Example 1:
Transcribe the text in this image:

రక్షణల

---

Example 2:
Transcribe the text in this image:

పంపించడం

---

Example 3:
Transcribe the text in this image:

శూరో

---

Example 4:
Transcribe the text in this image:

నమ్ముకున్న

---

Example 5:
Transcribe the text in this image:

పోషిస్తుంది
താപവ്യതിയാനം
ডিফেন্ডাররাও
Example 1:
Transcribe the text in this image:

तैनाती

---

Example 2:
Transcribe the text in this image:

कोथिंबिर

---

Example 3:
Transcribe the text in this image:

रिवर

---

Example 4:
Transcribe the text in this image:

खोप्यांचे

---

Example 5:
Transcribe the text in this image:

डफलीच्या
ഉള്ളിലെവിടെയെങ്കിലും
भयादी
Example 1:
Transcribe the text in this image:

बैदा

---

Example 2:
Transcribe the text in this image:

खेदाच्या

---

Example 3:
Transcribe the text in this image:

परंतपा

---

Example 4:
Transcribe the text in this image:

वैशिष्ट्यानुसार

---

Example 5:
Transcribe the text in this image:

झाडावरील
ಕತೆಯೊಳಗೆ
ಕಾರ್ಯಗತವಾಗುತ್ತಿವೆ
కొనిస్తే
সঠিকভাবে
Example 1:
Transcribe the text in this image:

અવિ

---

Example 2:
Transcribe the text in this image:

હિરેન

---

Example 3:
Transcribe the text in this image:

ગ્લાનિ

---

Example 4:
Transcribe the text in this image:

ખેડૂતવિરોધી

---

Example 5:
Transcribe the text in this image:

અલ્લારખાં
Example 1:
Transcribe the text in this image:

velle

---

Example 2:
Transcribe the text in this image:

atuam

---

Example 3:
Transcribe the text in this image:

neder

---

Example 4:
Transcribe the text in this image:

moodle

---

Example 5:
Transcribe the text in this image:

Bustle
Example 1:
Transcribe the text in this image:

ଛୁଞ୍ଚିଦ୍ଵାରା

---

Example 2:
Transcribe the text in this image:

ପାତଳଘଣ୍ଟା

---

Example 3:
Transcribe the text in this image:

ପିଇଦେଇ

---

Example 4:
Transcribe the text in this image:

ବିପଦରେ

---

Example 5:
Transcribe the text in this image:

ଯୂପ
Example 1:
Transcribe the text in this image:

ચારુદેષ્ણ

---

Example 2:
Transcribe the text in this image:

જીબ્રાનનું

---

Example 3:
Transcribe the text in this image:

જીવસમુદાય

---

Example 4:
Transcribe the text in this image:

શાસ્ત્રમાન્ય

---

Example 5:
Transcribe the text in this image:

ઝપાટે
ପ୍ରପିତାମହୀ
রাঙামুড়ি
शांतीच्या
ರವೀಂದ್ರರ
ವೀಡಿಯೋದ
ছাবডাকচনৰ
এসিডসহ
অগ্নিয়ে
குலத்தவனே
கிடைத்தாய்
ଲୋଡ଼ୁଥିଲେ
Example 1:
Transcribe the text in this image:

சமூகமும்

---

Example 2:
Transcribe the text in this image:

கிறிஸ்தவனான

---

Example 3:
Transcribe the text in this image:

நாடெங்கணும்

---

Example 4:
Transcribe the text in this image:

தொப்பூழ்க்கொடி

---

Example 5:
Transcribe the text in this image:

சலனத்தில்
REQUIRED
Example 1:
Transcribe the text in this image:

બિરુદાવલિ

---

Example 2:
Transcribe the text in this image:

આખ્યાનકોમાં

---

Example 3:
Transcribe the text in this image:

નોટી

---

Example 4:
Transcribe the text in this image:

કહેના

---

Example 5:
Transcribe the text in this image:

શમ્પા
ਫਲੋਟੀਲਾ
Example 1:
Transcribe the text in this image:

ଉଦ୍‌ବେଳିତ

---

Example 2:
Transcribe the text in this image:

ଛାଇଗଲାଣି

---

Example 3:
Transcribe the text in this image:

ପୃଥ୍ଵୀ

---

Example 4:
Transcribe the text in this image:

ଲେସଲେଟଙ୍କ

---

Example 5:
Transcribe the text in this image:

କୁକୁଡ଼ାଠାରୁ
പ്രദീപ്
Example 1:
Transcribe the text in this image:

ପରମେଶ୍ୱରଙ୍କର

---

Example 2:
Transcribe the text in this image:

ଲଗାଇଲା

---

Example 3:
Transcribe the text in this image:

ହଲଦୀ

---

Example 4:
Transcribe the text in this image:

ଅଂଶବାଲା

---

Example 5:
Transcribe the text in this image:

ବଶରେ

#####

[The problem]
Repeat the material above in full, quoting it exactly.

[Reply]
Example 1:
Transcribe the text in this image:

రక్షణల

---

Example 2:
Transcribe the text in this image:

పంపించడం

---

Example 3:
Transcribe the text in this image:

శూరో

---

Example 4:
Transcribe the text in this image:

నమ్ముకున్న

---

Example 5:
Transcribe the text in this image:

పోషిస్తుంది
താപവ്യതിയാനം
ডিফেন্ডাররাও
Example 1:
Transcribe the text in this image:

तैनाती

---

Example 2:
Transcribe the text in this image:

कोथिंबिर

---

Example 3:
Transcribe the text in this image:

रिवर

---

Example 4:
Transcribe the text in this image:

खोप्यांचे

---

Example 5:
Transcribe the text in this image:

डफलीच्या
ഉള്ളിലെവിടെയെങ്കിലും
भयादी
Example 1:
Transcribe the text in this image:

बैदा

---

Example 2:
Transcribe the text in this image:

खेदाच्या

---

Example 3:
Transcribe the text in this image:

परंतपा

---

Example 4:
Transcribe the text in this image:

वैशिष्ट्यानुसार

---

Example 5:
Transcribe the text in this image:

झाडावरील
ಕತೆಯೊಳಗೆ
ಕಾರ್ಯಗತವಾಗುತ್ತಿವೆ
కొనిస్తే
সঠিকভাবে
Example 1:
Transcribe the text in this image:

અવિ

---

Example 2:
Transcribe the text in this image:

હિરેન

---

Example 3:
Transcribe the text in this image:

ગ્લાનિ

---

Example 4:
Transcribe the text in this image:

ખેડૂતવિરોધી

---

Example 5:
Transcribe the text in this image:

અલ્લારખાં
Example 1:
Transcribe the text in this image:

velle

---

Example 2:
Transcribe the text in this image:

atuam

---

Example 3:
Transcribe the text in this image:

neder

---

Example 4:
Transcribe the text in this image:

moodle

---

Example 5:
Transcribe the text in this image:

Bustle
Example 1:
Transcribe the text in this image:

ଛୁଞ୍ଚିଦ୍ଵାରା

---

Example 2:
Transcribe the text in this image:

ପାତଳଘଣ୍ଟା

---

Example 3:
Transcribe the text in this image:

ପିଇଦେଇ

---

Example 4:
Transcribe the text in this image:

ବିପଦରେ

---

Example 5:
Transcribe the text in this image:

ଯୂପ
Example 1:
Transcribe the text in this image:

ચારુદેષ્ણ

---

Example 2:
Transcribe the text in this image:

જીબ્રાનનું

---

Example 3:
Transcribe the text in this image:

જીવસમુદાય

---

Example 4:
Transcribe the text in this image:

શાસ્ત્રમાન્ય

---

Example 5:
Transcribe the text in this image:

ઝપાટે
ପ୍ରପିତାମହୀ
রাঙামুড়ি
शांतीच्या
ರವೀಂದ್ರರ
ವೀಡಿಯೋದ
ছাবডাকচনৰ
এসিডসহ
অগ্নিয়ে
குலத்தவனே
கிடைத்தாய்
ଲୋଡ଼ୁଥିଲେ
Example 1:
Transcribe the text in this image:

சமூகமும்

---

Example 2:
Transcribe the text in this image:

கிறிஸ்தவனான

---

Example 3:
Transcribe the text in this image:

நாடெங்கணும்

---

Example 4:
Transcribe the text in this image:

தொப்பூழ்க்கொடி

---

Example 5:
Transcribe the text in this image:

சலனத்தில்
REQUIRED
Example 1:
Transcribe the text in this image:

બિરુદાવલિ

---

Example 2:
Transcribe the text in this image:

આખ્યાનકોમાં

---

Example 3:
Transcribe the text in this image:

નોટી

---

Example 4:
Transcribe the text in this image:

કહેના

---

Example 5:
Transcribe the text in this image:

શમ્પા
ਫਲੋਟੀਲਾ
Example 1:
Transcribe the text in this image:

ଉଦ୍‌ବେଳିତ

---

Example 2:
Transcribe the text in this image:

ଛାଇଗଲାଣି

---

Example 3:
Transcribe the text in this image:

ପୃଥ୍ଵୀ

---

Example 4:
Transcribe the text in this image:

ଲେସଲେଟଙ୍କ

---

Example 5:
Transcribe the text in this image:

କୁକୁଡ଼ାଠାରୁ
പ്രദീപ്
Example 1:
Transcribe the text in this image:

ପରମେଶ୍ୱରଙ୍କର

---

Example 2:
Transcribe the text in this image:

ଲଗାଇଲା

---

Example 3:
Transcribe the text in this image:

ହଲଦୀ

---

Example 4:
Transcribe the text in this image:

ଅଂଶବାଲା

---

Example 5:
Transcribe the text in this image:

ବଶରେ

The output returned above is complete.